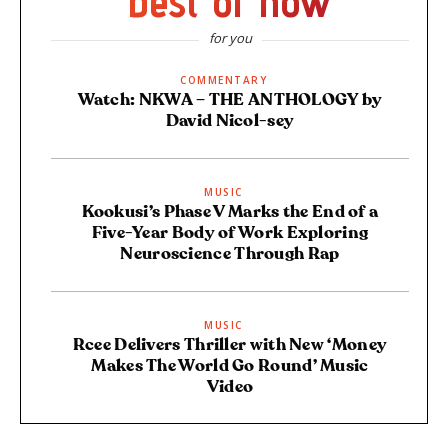
best of now
for you
COMMENTARY
Watch: NKWA – THE ANTHOLOGY by
David Nicol-sey
MUSIC
Kookusi’s Phase V Marks the End of a
Five-Year Body of Work Exploring
Neuroscience Through Rap
MUSIC
Rcee Delivers Thriller with New ‘Money
Makes The World Go Round’ Music
Video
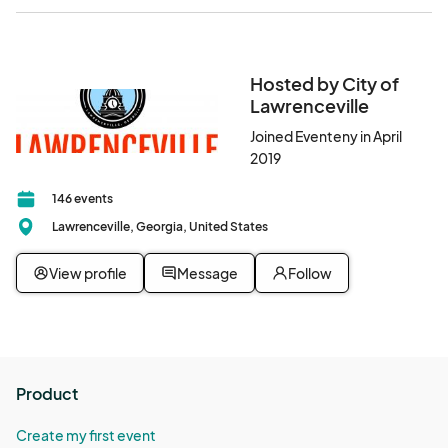
Hosted by City of
Lawrenceville
Joined Eventeny in April
2019
146 events
Lawrenceville, Georgia, United States
View profile
Message
Follow
Product
Create my first event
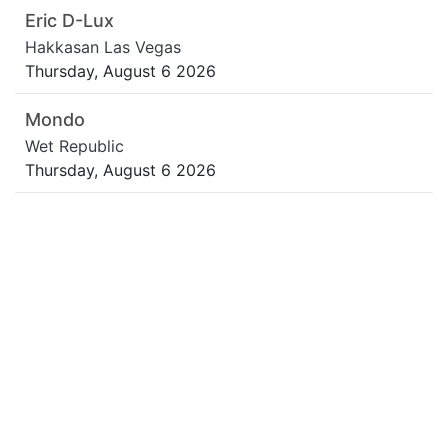
Eric D-Lux
Hakkasan Las Vegas
Thursday, August 6 2026
Mondo
Wet Republic
Thursday, August 6 2026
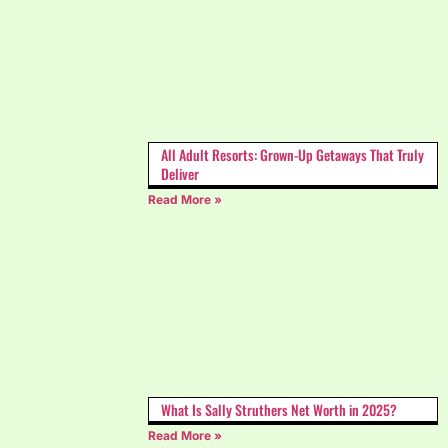
All Adult Resorts: Grown-Up Getaways That Truly
Deliver
Read More »
What Is Sally Struthers Net Worth in 2025?
Read More »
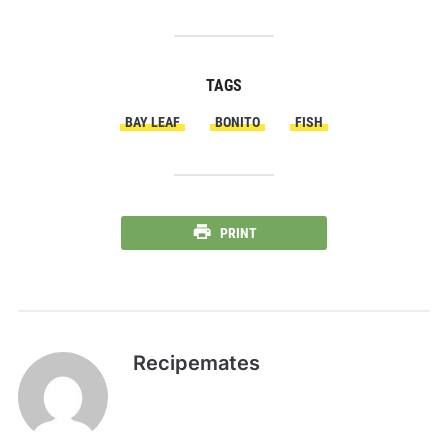
TAGS
BAY LEAF
BONITO
FISH
PRINT
Recipemates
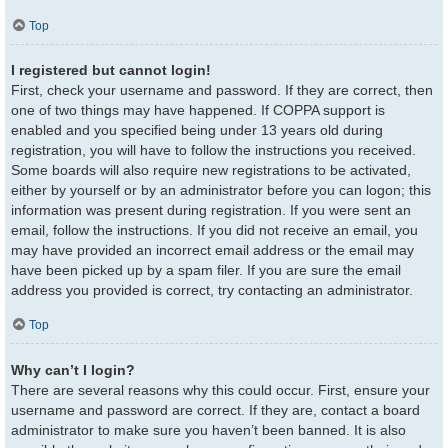
Top
I registered but cannot login!
First, check your username and password. If they are correct, then
one of two things may have happened. If COPPA support is
enabled and you specified being under 13 years old during
registration, you will have to follow the instructions you received.
Some boards will also require new registrations to be activated,
either by yourself or by an administrator before you can logon; this
information was present during registration. If you were sent an
email, follow the instructions. If you did not receive an email, you
may have provided an incorrect email address or the email may
have been picked up by a spam filer. If you are sure the email
address you provided is correct, try contacting an administrator.
Top
Why can’t I login?
There are several reasons why this could occur. First, ensure your
username and password are correct. If they are, contact a board
administrator to make sure you haven’t been banned. It is also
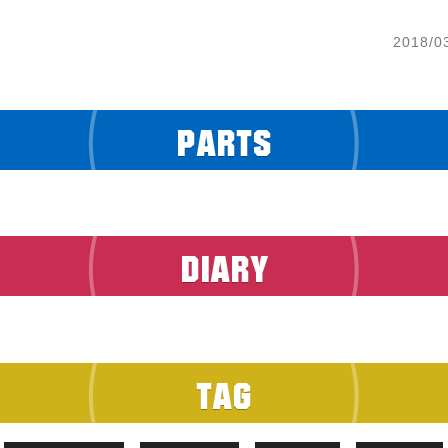
2018/0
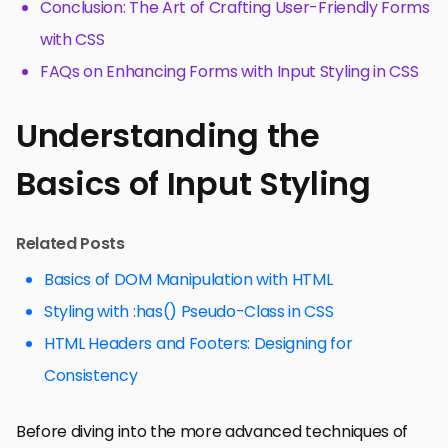
Conclusion: The Art of Crafting User-Friendly Forms
with CSS
FAQs on Enhancing Forms with Input Styling in CSS
Understanding the
Basics of Input Styling
Related Posts
Basics of DOM Manipulation with HTML
Styling with :has() Pseudo-Class in CSS
HTML Headers and Footers: Designing for
Consistency
Before diving into the more advanced techniques of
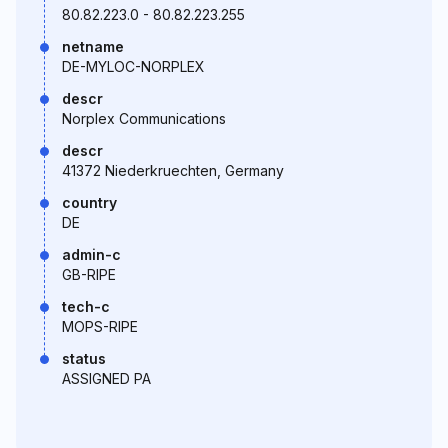
80.82.223.0 - 80.82.223.255
netname
DE-MYLOC-NORPLEX
descr
Norplex Communications
descr
41372 Niederkruechten, Germany
country
DE
admin-c
GB-RIPE
tech-c
MOPS-RIPE
status
ASSIGNED PA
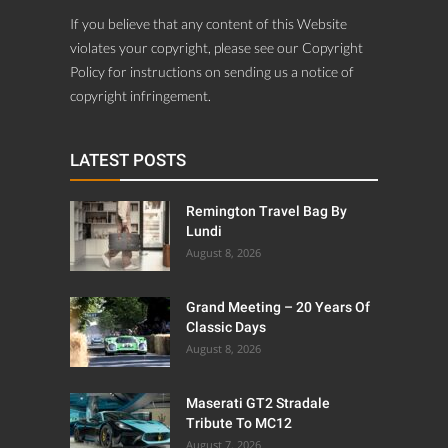
If you believe that any content of this Website
violates your copyright, please see our Copyright
Policy for instructions on sending us a notice of
copyright infringement.
LATEST POSTS
Remington Travel Bag By
Lundi
August 8, 2026
Grand Meeting – 20 Years Of
Classic Days
August 8, 2026
Maserati GT2 Stradale
Tribute To MC12
August 7, 2026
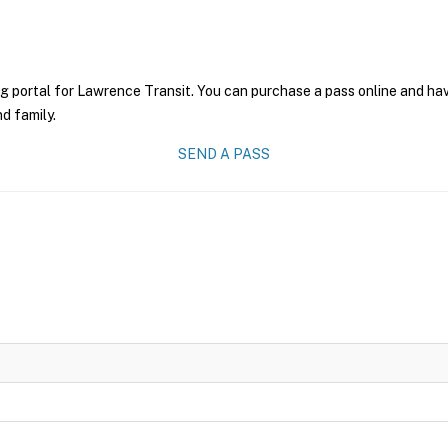
g portal for Lawrence Transit. You can purchase a pass online and have
nd family.
SEND A PASS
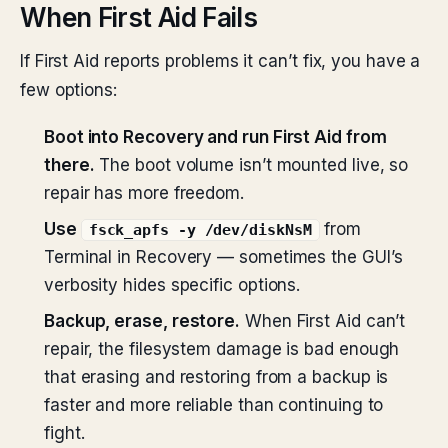
When First Aid Fails
If First Aid reports problems it can’t fix, you have a
few options:
Boot into Recovery and run First Aid from
there.
The boot volume isn’t mounted live, so
repair has more freedom.
Use
from
fsck_apfs -y /dev/diskNsM
Terminal in Recovery — sometimes the GUI’s
verbosity hides specific options.
Backup, erase, restore.
When First Aid can’t
repair, the filesystem damage is bad enough
that erasing and restoring from a backup is
faster and more reliable than continuing to
fight.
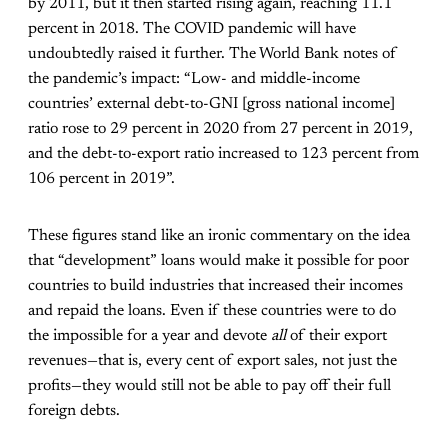
by 2011, but it then started rising again, reaching 11.1
percent in 2018. The COVID pandemic will have
undoubtedly raised it further. The World Bank notes of
the pandemic’s impact: “Low- and middle-income
countries’ external debt-to-GNI [gross national income]
ratio rose to 29 percent in 2020 from 27 percent in 2019,
and the debt-to-export ratio increased to 123 percent from
106 percent in 2019”.
These figures stand like an ironic commentary on the idea
that “development” loans would make it possible for poor
countries to build industries that increased their incomes
and repaid the loans. Even if these countries were to do
the impossible for a year and devote
all
of their export
revenues—that is, every cent of export sales, not just the
profits—they would still not be able to pay off their full
foreign debts.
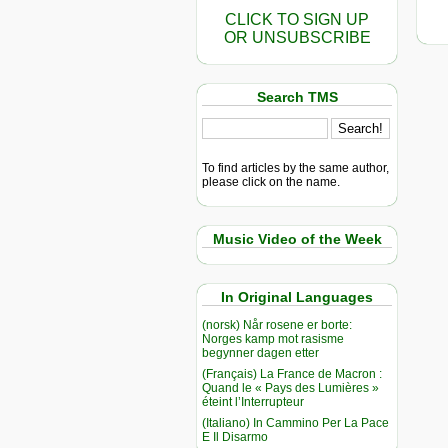
CLICK TO SIGN UP
OR UNSUBSCRIBE
Search TMS
To find articles by the same author,
please click on the name.
Music Video of the Week
In Original Languages
(norsk) Når rosene er borte:
Norges kamp mot rasisme
begynner dagen etter
(Français) La France de Macron :
Quand le « Pays des Lumières »
éteint l’Interrupteur
(Italiano) In Cammino Per La Pace
E Il Disarmo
....................
About this exercise :: Convert the text read from all the items above into a Markdown table with the columns "Row" and "Text line," putting one line per row with its row number and skipping blank lines. Leave the picture markers out.

Reply to the exercise ::
| Row | Text line |
|---|---|
| 1 | best of now |
| 2 | for you |
| 3 | COMMENTARY |
| 4 | Watch: NKWA – THE ANTHOLOGY by |
| 5 | David Nicol-sey |
| 6 | MUSIC |
| 7 | Kookusi’s Phase V Marks the End of a |
| 8 | Five-Year Body of Work Exploring |
| 9 | Neuroscience Through Rap |
| 10 | MUSIC |
| 11 | Rcee Delivers Thriller with New ‘Money |
| 12 | Makes The World Go Round’ Music |
| 13 | Video |
| 14 | Hosted by City of |
| 15 | Lawrenceville |
| 16 | Joined Eventeny in April |
| 17 | 2019 |
| 18 | 146 events |
| 19 | Lawrenceville, Georgia, United States |
| 20 | View profile |
| 21 | Message |
| 22 | Follow |
| 23 | Product |
| 24 | Create my first event |
| 25 | Eric D-Lux |
| 26 | Hakkasan Las Vegas |
| 27 | Thursday, August 6 2026 |
| 28 | Mondo |
| 29 | Wet Republic |
| 30 | Thursday, August 6 2026 |
| 31 | All Adult Resorts: Grown-Up Getaways That Truly |
| 32 | Deliver |
| 33 | Read More » |
| 34 | What Is Sally Struthers Net Worth in 2025? |
| 35 | Read More » |
| 36 | TAGS |
| 37 | BAY LEAF |
| 38 | BONITO |
| 39 | FISH |
| 40 | PRINT |
| 41 | Recipemates |
| 42 | Top |
| 43 | I registered but cannot login! |
| 44 | First, check your username and password. If they are correct, then |
| 45 | one of two things may have happened. If COPPA support is |
| 46 | enabled and you specified being under 13 years old during |
| 47 | registration, you will have to follow the instructions you received. |
| 48 | Some boards will also require new registrations to be activated, |
| 49 | either by yourself or by an administrator before you can logon; this |
| 50 | information was present during registration. If you were sent an |
| 51 | email, follow the instructions. If you did not receive an email, you |
| 52 | may have provided an incorrect email address or the email may |
| 53 | have been picked up by a spam filer. If you are sure the email |
| 54 | address you provided is correct, try contacting an administrator. |
| 55 | Top |
| 56 | Why can’t I login? |
| 57 | There are several reasons why this could occur. First, ensure your |
| 58 | username and password are correct. If they are, contact a board |
| 59 | administrator to make sure you haven’t been banned. It is also |
| 60 | 2018/0 |
| 61 | Conclusion: The Art of Crafting User-Friendly Forms |
| 62 | with CSS |
| 63 | FAQs on Enhancing Forms with Input Styling in CSS |
| 64 | Understanding the |
| 65 | Basics of Input Styling |
| 66 | Related Posts |
| 67 | Basics of DOM Manipulation with HTML |
| 68 | Styling with :has() Pseudo-Class in CSS |
| 69 | HTML Headers and Footers: Designing for |
| 70 | Consistency |
| 71 | Before diving into the more advanced techniques of |
| 72 | 80.82.223.0 - 80.82.223.255 |
| 73 | netname |
| 74 | DE-MYLOC-NORPLEX |
| 75 | descr |
| 76 | Norplex Communications |
| 77 | descr |
| 78 | 41372 Niederkruechten, Germany |
| 79 | country |
| 80 | DE |
| 81 | admin-c |
| 82 | GB-RIPE |
| 83 | tech-c |
| 84 | MOPS-RIPE |
| 85 | status |
| 86 | ASSIGNED PA |
| 87 | If you believe that any content of this Website |
| 88 | violates your copyright, please see our Copyright |
| 89 | Policy for instructions on sending us a notice of |
| 90 | copyright infringement. |
| 91 | LATEST POSTS |
| 92 | Remington Travel Bag By |
| 93 | Lundi |
| 94 | August 8, 2026 |
| 95 | Grand Meeting – 20 Years Of |
| 96 | Classic Days |
| 97 | August 8, 2026 |
| 98 | Maserati GT2 Stradale |
| 99 | Tribute To MC12 |
| 100 | August 7, 2026 |
| 101 | g portal for Lawrence Transit. You can purchase a pass online and have |
| 102 | nd family. |
| 103 | SEND A PASS |
| 104 | When First Aid Fails |
| 105 | If First Aid reports problems it can’t fix, you have a |
| 106 | few options: |
| 107 | Boot into Recovery and run First Aid from |
| 108 | there. |
| 109 | The boot volume isn’t mounted live, so |
| 110 | repair has more freedom. |
| 111 | Use |
| 112 | from |
| 113 | fsck_apfs -y /dev/diskNsM |
| 114 | Terminal in Recovery — sometimes the GUI’s |
| 115 | verbosity hides specific options. |
| 116 | Backup, erase, restore. |
| 117 | When First Aid can’t |
| 118 | repair, the filesystem damage is bad enough |
| 119 | that erasing and restoring from a backup is |
| 120 | faster and more reliable than continuing to |
| 121 | fight. |
| 122 | by 2011, but it then started rising again, reaching 11.1 |
| 123 | percent in 2018. The COVID pandemic will have |
| 124 | undoubtedly raised it further. The World Bank notes of |
| 125 | the pandemic’s impact: “Low- and middle-income |
| 126 | countries’ external debt-to-GNI [gross national income] |
| 127 | ratio rose to 29 percent in 2020 from 27 percent in 2019, |
| 128 | and the debt-to-export ratio increased to 123 percent from |
| 129 | 106 percent in 2019”. |
| 130 | These figures stand like an ironic commentary on the idea |
| 131 | that “development” loans would make it possible for poor |
| 132 | countries to build industries that increased their incomes |
| 133 | and repaid the loans. Even if these countries were to do |
| 134 | the impossible for a year and devote |
| 135 | all |
| 136 | of their export |
| 137 | revenues—that is, every cent of export sales, not just the |
| 138 | profits—they would still not be able to pay off their full |
| 139 | foreign debts. |
| 140 | CLICK TO SIGN UP |
| 141 | OR UNSUBSCRIBE |
| 142 | Search TMS |
| 143 | To find articles by the same author, |
| 144 | please click on the name. |
| 145 | Music Video of the Week |
| 146 | In Original Languages |
| 147 | (norsk) Når rosene er borte: |
| 148 | Norges kamp mot rasisme |
| 149 | begynner dagen etter |
| 150 | (Français) La France de Macron : |
| 151 | Quand le « Pays des Lumières » |
| 152 | éteint l’Interrupteur |
| 153 | (Italiano) In Cammino Per La Pace |
| 154 | E Il Disarmo |